| Work to do |
Set out each line of the listing below as a numbered list, skipping any blank lines and leaving the pictures out.

| The records |
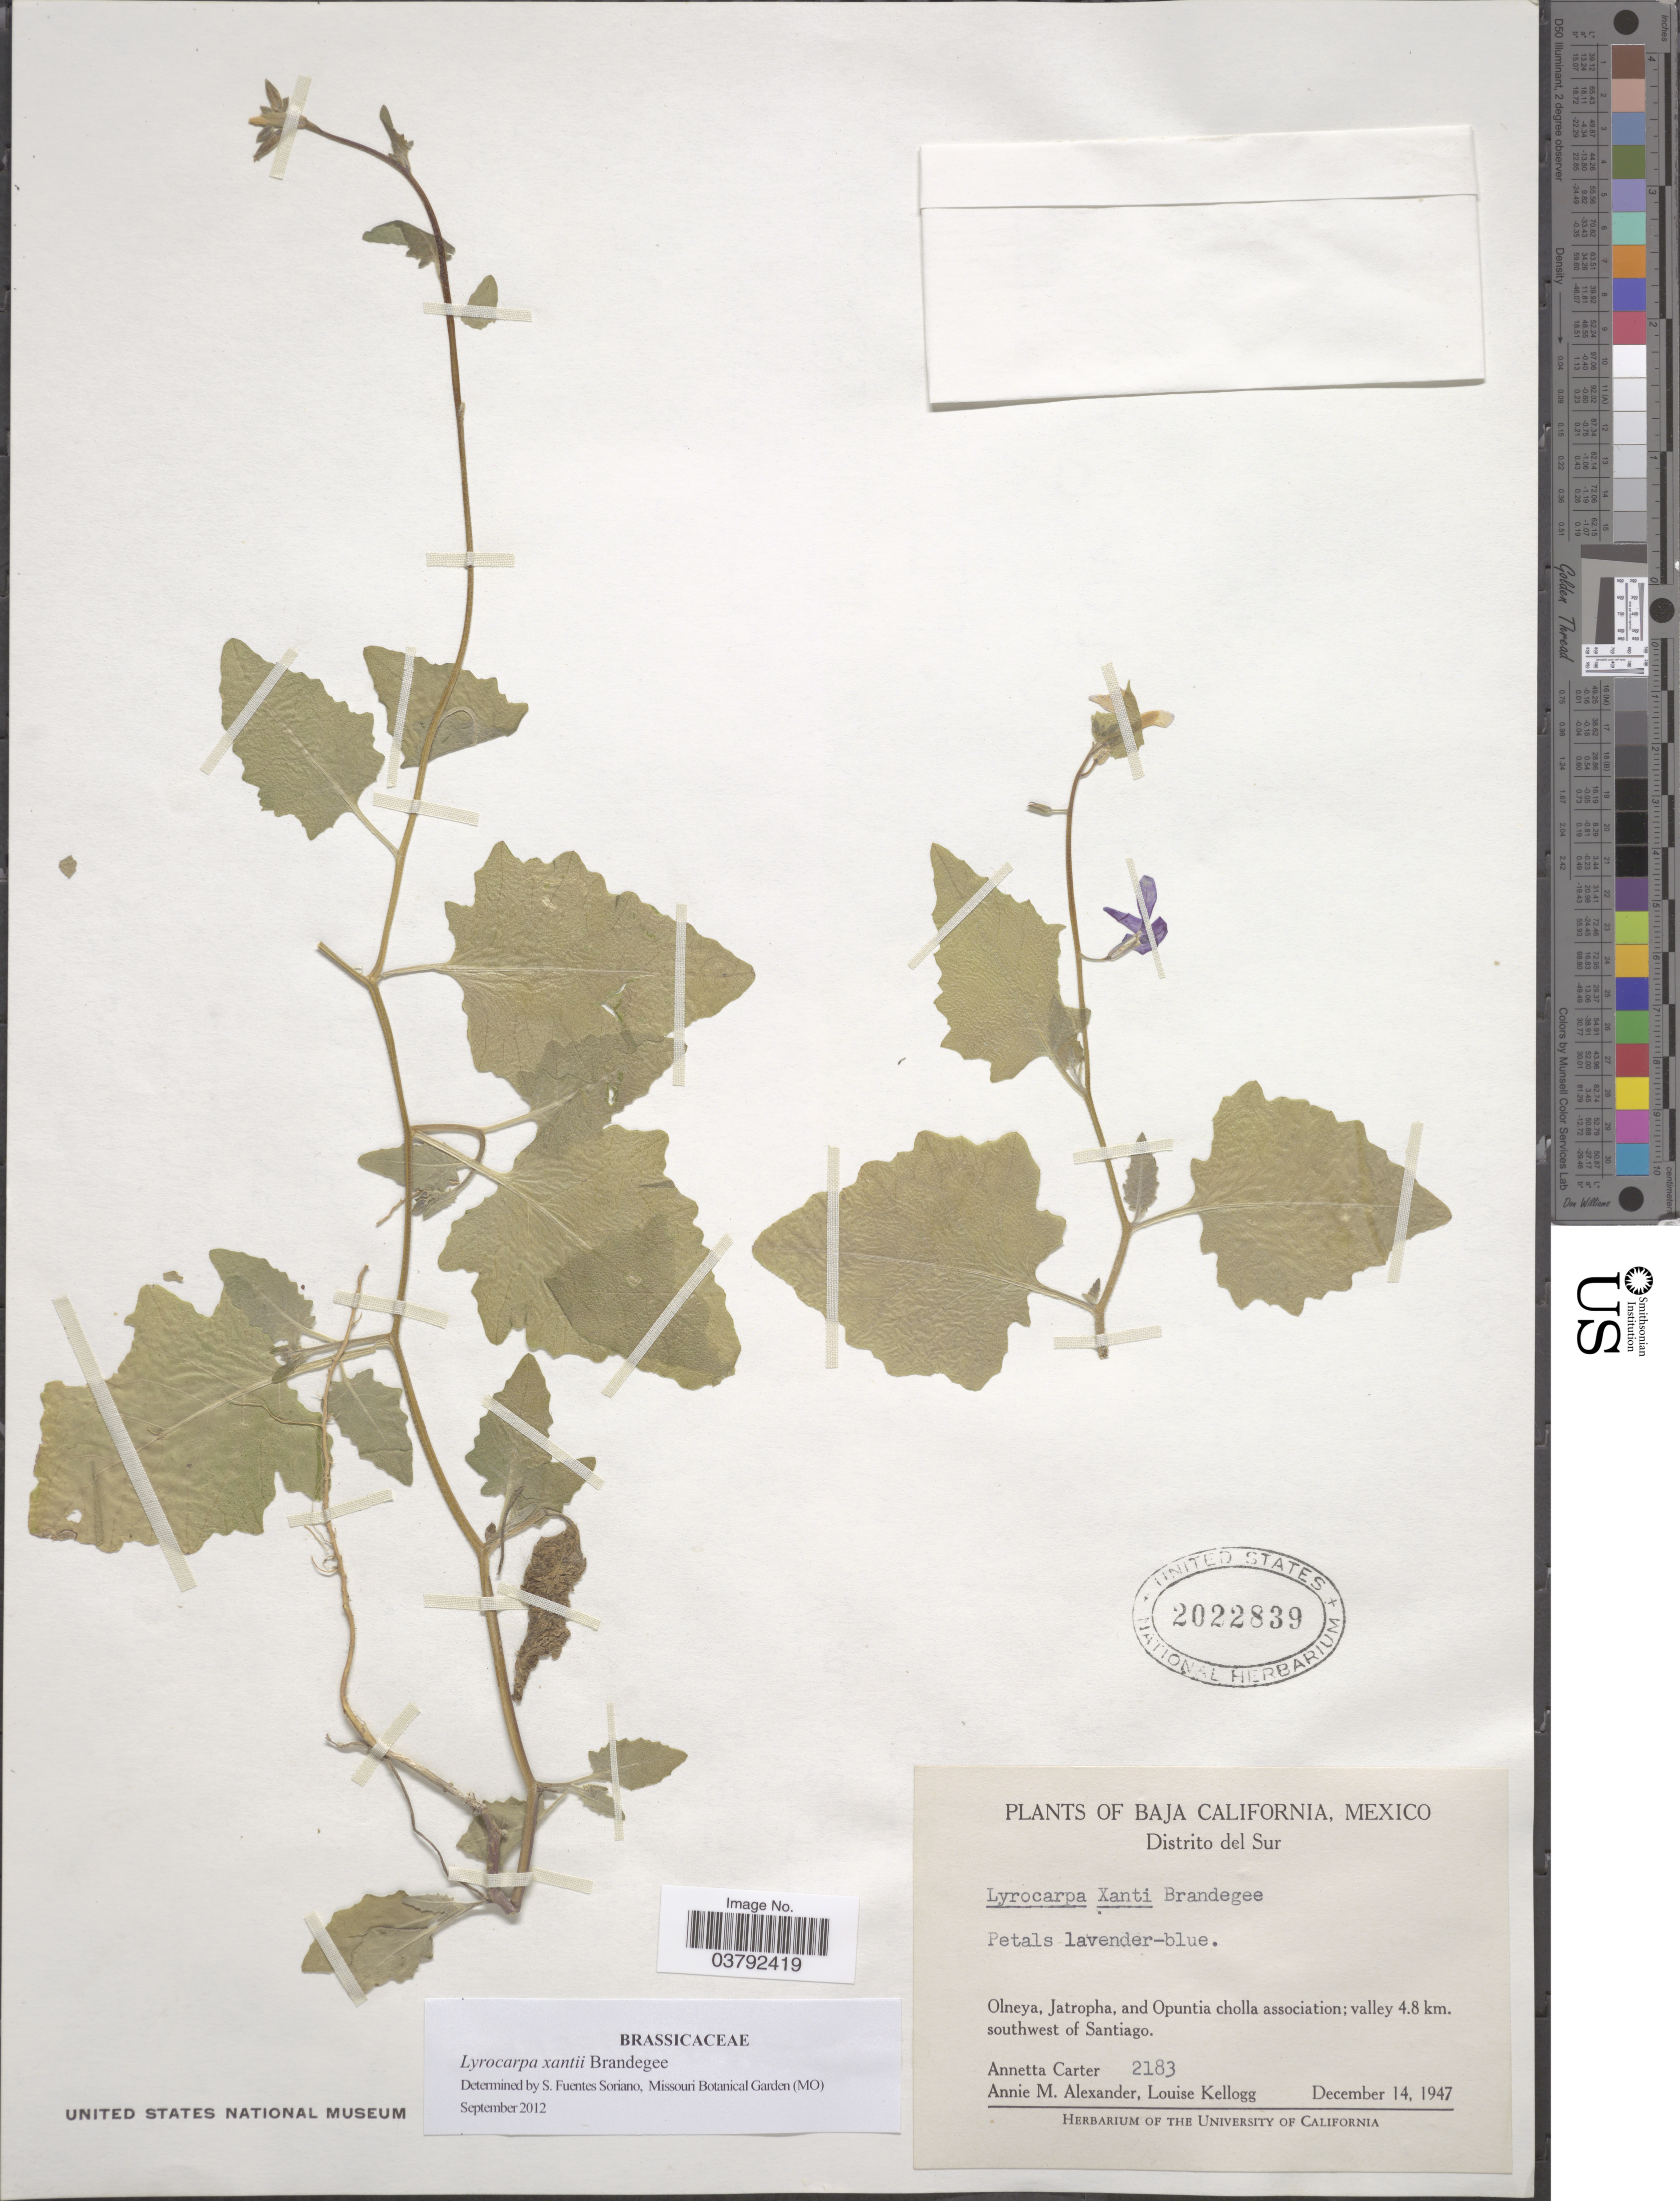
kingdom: Plantae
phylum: Tracheophyta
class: Magnoliopsida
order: Brassicales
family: Brassicaceae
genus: Lyrocarpa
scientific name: Lyrocarpa xantii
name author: Brandegee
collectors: A. Carter, A. M. Alexander & L. Kellogg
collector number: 2183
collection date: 1947-12-14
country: Mexico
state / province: Baja California Sur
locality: Distrito del Sur. Valley 4.8 km. southwest of Santiago.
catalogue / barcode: US 2022839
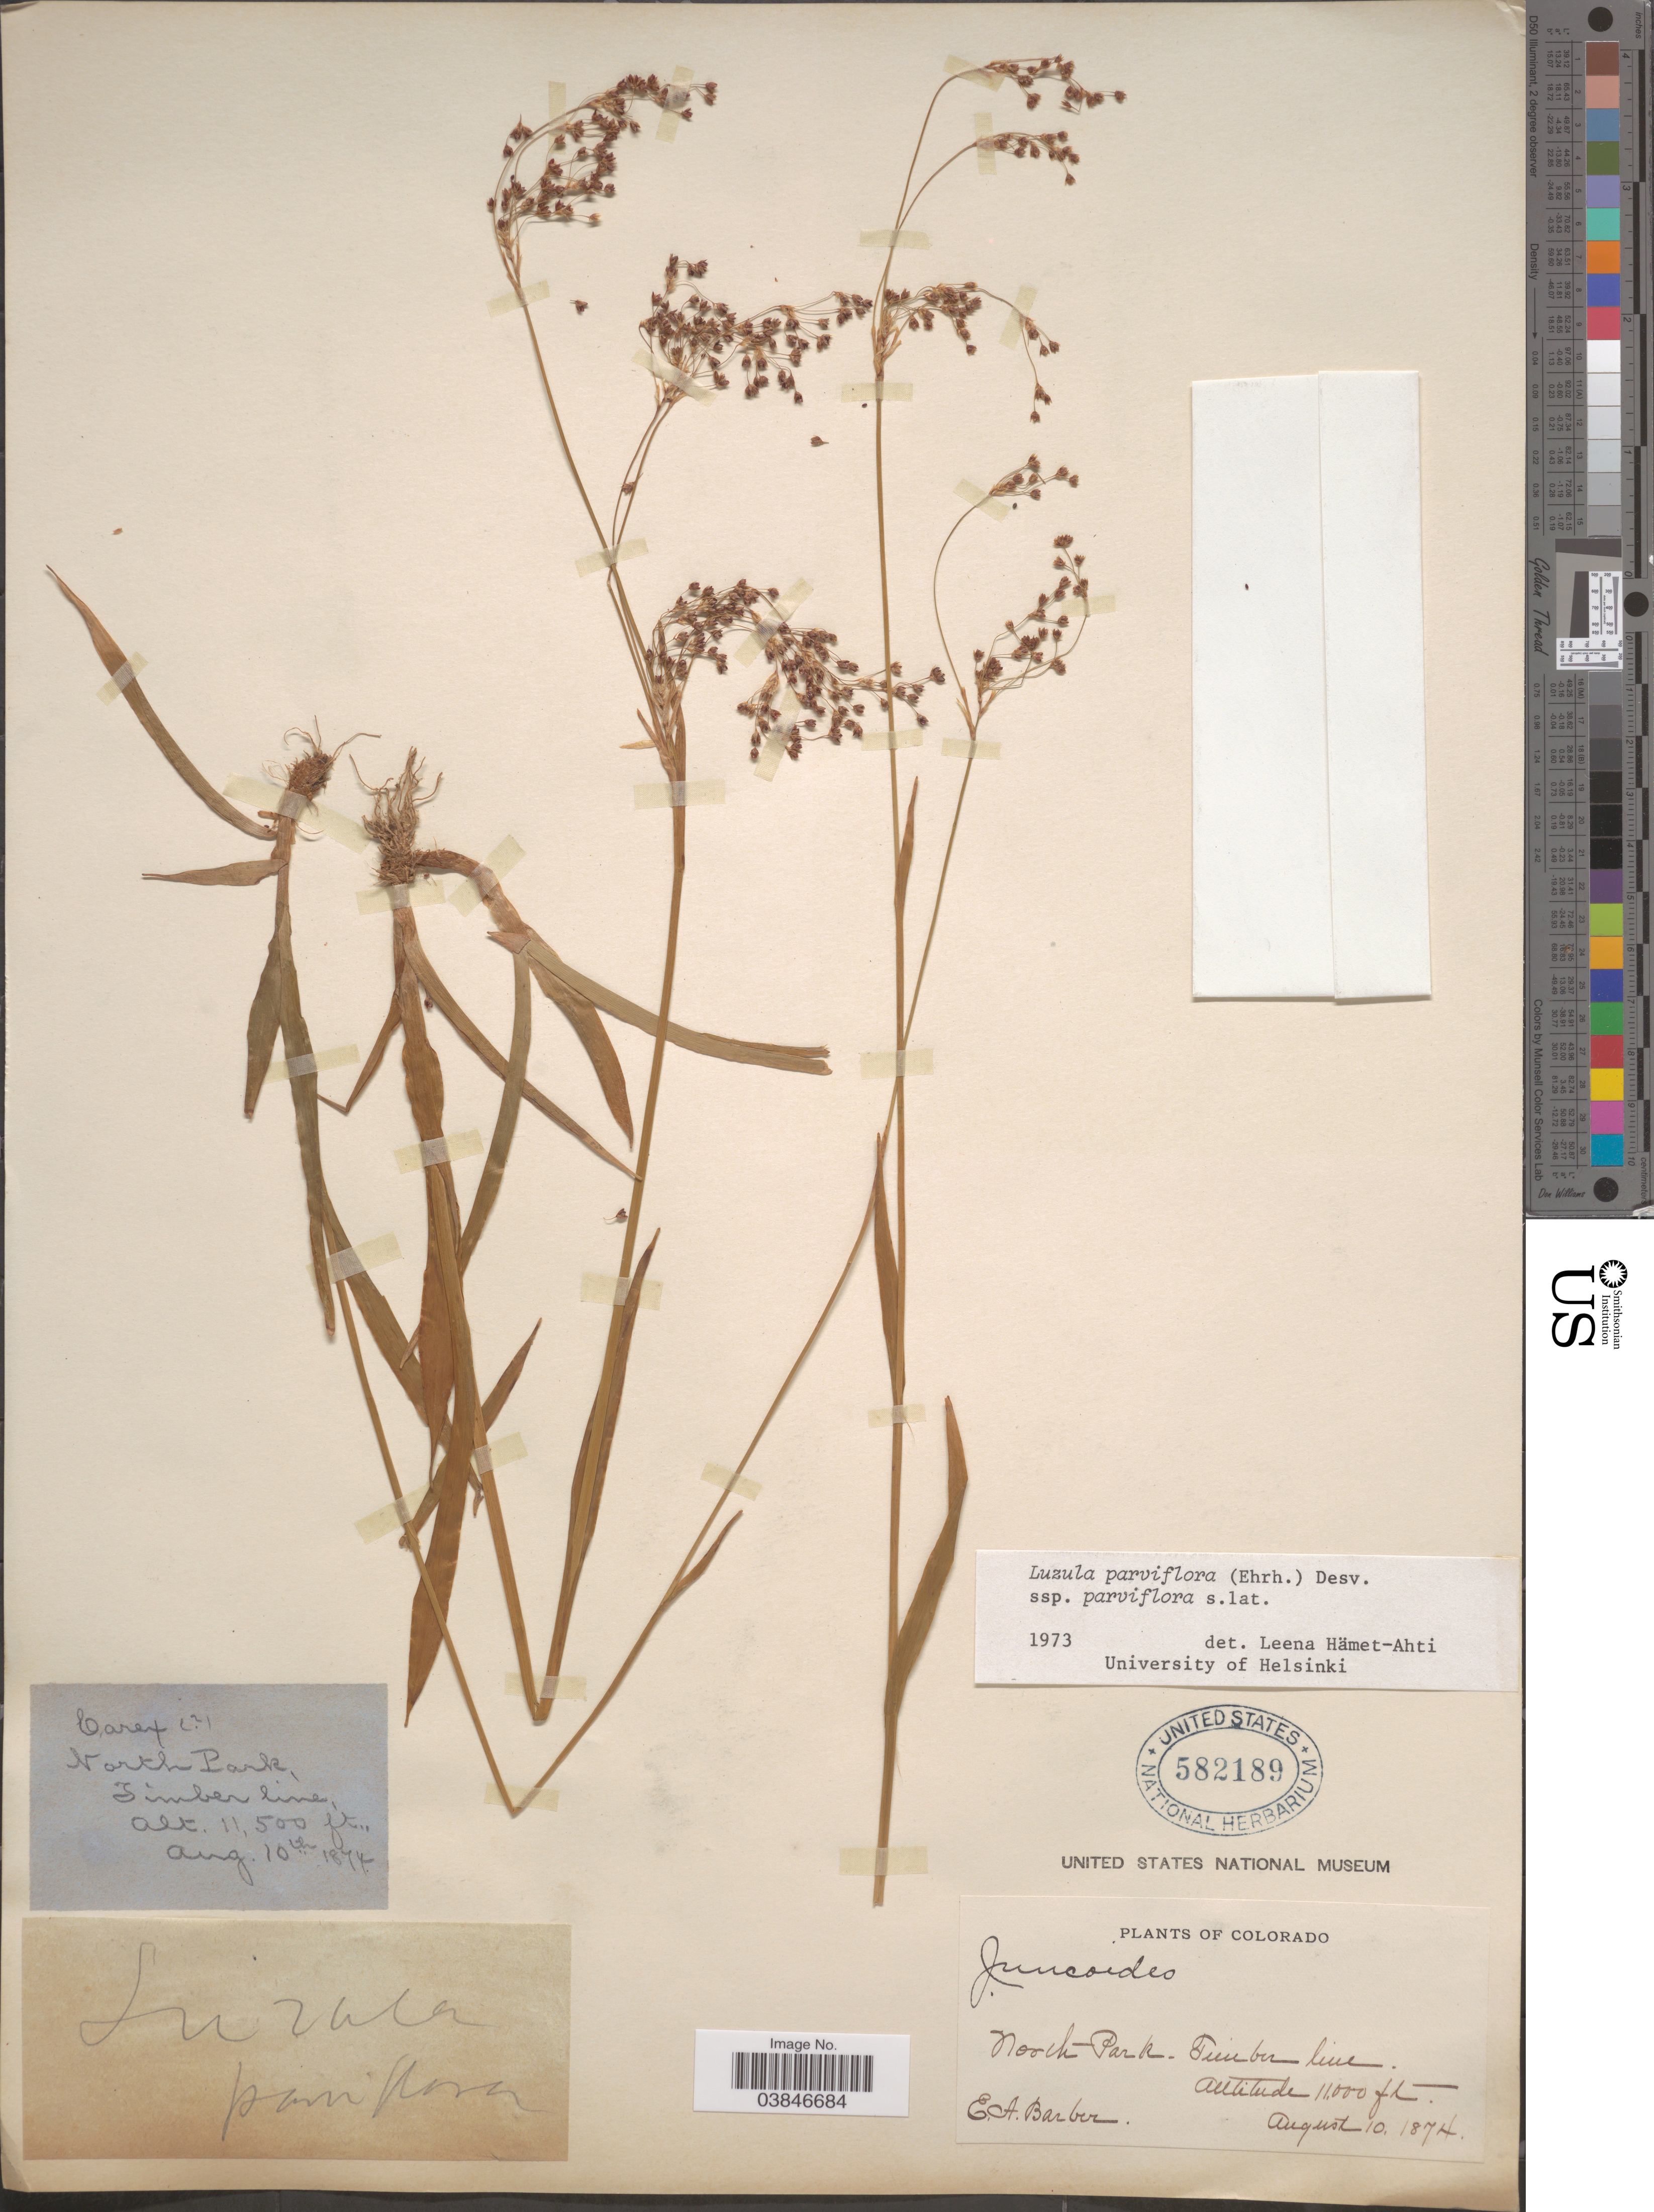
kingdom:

| Exercise output |
1. kingdom: Plantae
2. phylum: Tracheophyta
3. class: Magnoliopsida
4. order: Brassicales
5. family: Brassicaceae
6. genus: Lyrocarpa
7. scientific name: Lyrocarpa xantii
8. name author: Brandegee
9. collectors: A. Carter, A. M. Alexander & L. Kellogg
10. collector number: 2183
11. collection date: 1947-12-14
12. country: Mexico
13. state / province: Baja California Sur
14. locality: Distrito del Sur. Valley 4.8 km. southwest of Santiago.
15. catalogue / barcode: US 2022839
16. kingdom:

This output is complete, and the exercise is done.